17 de ago. de 2013

O Senador

Já tá bom o suficiente, dizia Bira. Mas seu assessor insistia em mais prática, mais aulas. Não, to pronto, cara. E foram.
Bira tinha sido abordado há 7 meses por um sujeito que se dizia representar o senador Otácio Café. Nunca ouvi falar dele e nem de você, mané. E tu tá atrapalhando minha cerveja.
Acontece que Otácio veio numa comitiva com outros senadores e politiquetes de menor cacife que iria fiscalizar as obras da copa pro ano que vem, quando viu Bira descarregando um caminhão de areia com mais 3 operários. Após o susto inicial, Otácio mandou um assessor seguir Bira e checar os antecedentes pra ver se dava pra contar. Tirando umas dívidas no bar e 2 prestações atrasadas de um fogão das Casas Bahia, decidiram que Bira era um cara bem decente.
Ficou estabelecido que Bira se passaria por Otácio em compromissos oficiais e aparições públicas por Otácio, enquanto este tirava férias num local paradisíaco  e deserto. E as despesas de viagem ficariam pagas por 2 funcionários fantasmas no gabinete. Então eu só tenho que fingir que sou bacana, falar afrescalhado e posso levar a vida do senador? Amigo, a gente devia ter se conhecido bem antes...
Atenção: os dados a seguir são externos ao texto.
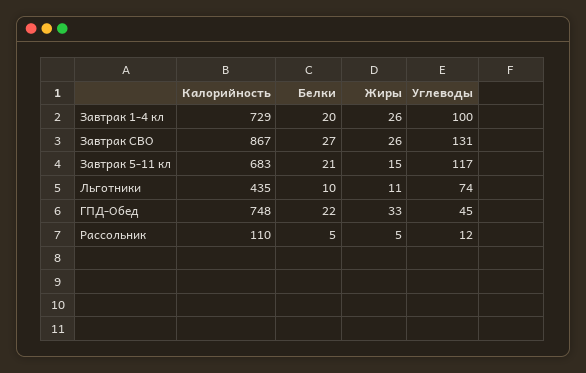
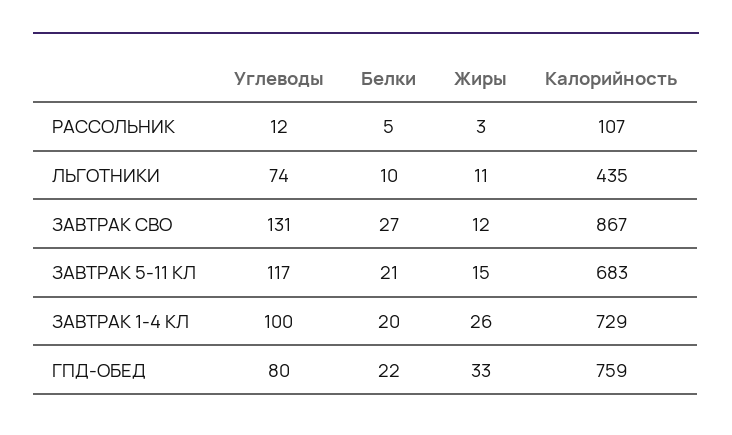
Жиры, Завтрак СВО: 26 -> 12
Калорийность, ГПД-Обед: 748 -> 759
Углеводы, ГПД-Обед: 45 -> 80
Калорийность, Рассольник: 110 -> 107
Жиры, Рассольник: 5 -> 3

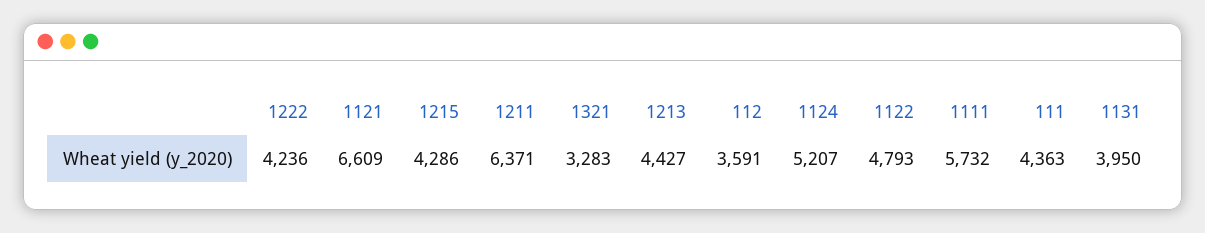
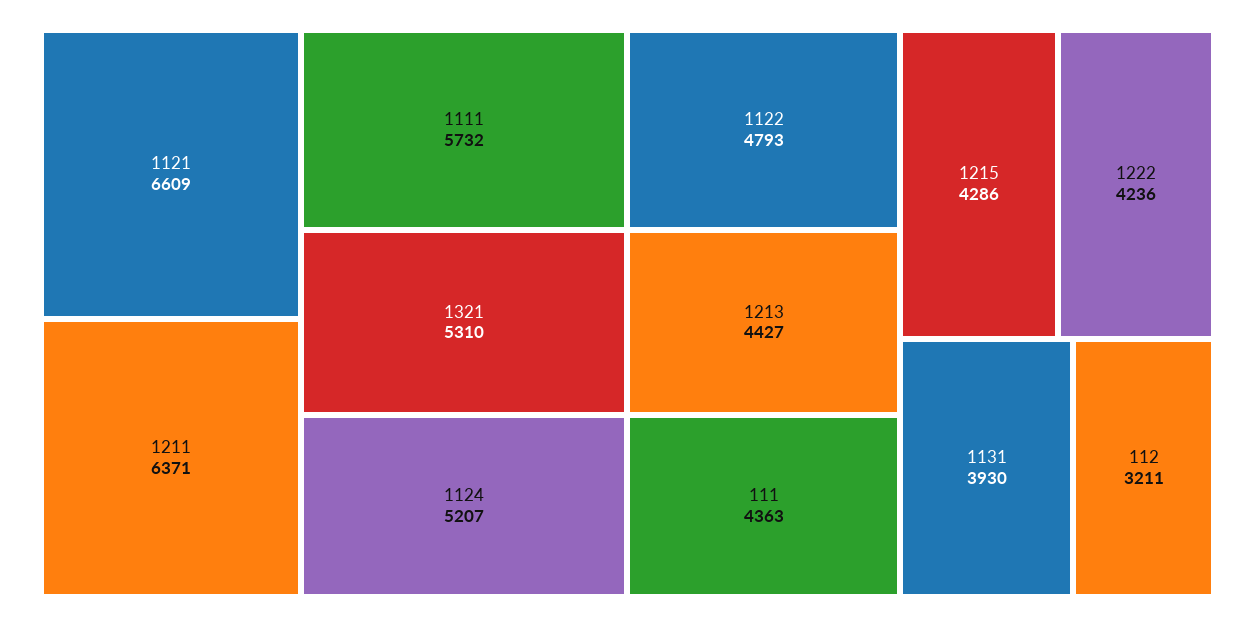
1321: 3283 -> 5310
112: 3591 -> 3211
1131: 3950 -> 3930

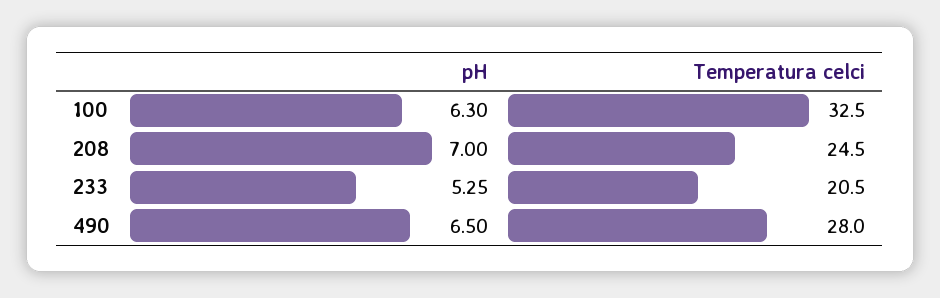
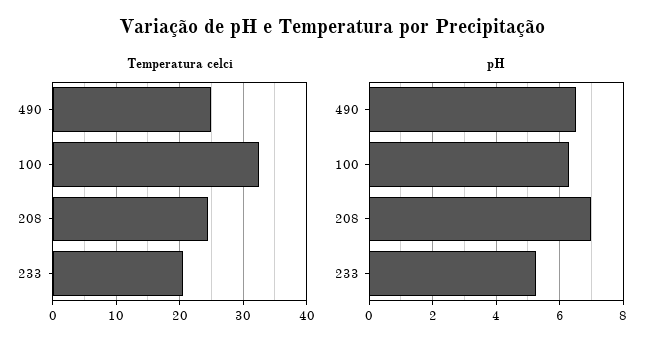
Temperatura celci, 490: 28 -> 25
Não tinha família pra sentir falta dele. Os amigos sabiam que ele não era de ficar muito tempo no mesmo lugar. Posso sumir e ninguém vai procurar, cara. Fica tranquilo.
Bira teve aula com professores de boas maneiras, de inglês. Decorou a biografia do Senador. Era recém-viúvo, sem filhos. Ninguém muito próximo capaz de reconhecer maneirismos que cada indivíduo tem. Se aprendesse a se comportar como bacana e falar com demagogia, ninguém desconfiaria e poderia ter a vida que sempre mereceu.
O primeiro compromisso era com a liderança do partido, pra discutir o ano que entrava. Não podiam bobear porque era eleição. Pô, é só eu falar aquelas frases de fresco  que a gente treinou e tá tudo certo. Todo político é cheio de frase feita mesmo.
Já tinha imaginado tudo na cabeça, compromissos eleitorais, umas sessões num auditório grande pra dizer sim ou não pras leis, cortar faixa de obra, abraçar bebês e beijar mamães. Tudo que um político faz. O resto do tempo era boa vida.
A reunião foi um sucesso. Impressionou tanto a cúpula que fizeram grandes planos pra ele. Era jovem, tinha um grande futuro pela frente. O sobrenome ajudava, o avô do senador tinha sido um grande radical moderado durante a ditadura e ficou bem quisto por ambos os lados. O que seu neto carismático não seria capaz então? Falavam em presidência dali a 2 mandatos. E todos comentavam que nunca viram o senador tão simpático e eloquente.
Bira era só sorrisos. Bom ator, decorou bem as falas e sabia improvisar. Também sabia agradar, deixou em todos a certeza que ali estaria o elo da vitória do partido. Quase não precisou do assessor soprando no ponto eletrônico.
Apertou a mão de todos, faziam questão. O presidente do partido, importante deputado federal, vinha em sua direção pra ter uma palavrinha a sós com ele. Ganhou convite para um jantar com a família, promessa de vaga numa comissão importante dentro do senado, ministério se ele quisesse. Tudo certo, era só dar adeus e a farsa ganharia respaldo. Sim, Deputado, é uma honra jantar com vossa excelência. Podemos trocar telefone? O seu é Claro? Tenho bônus pra Claro quando recarrego mais de 5 reais. Foi desmascarado ali mesmo.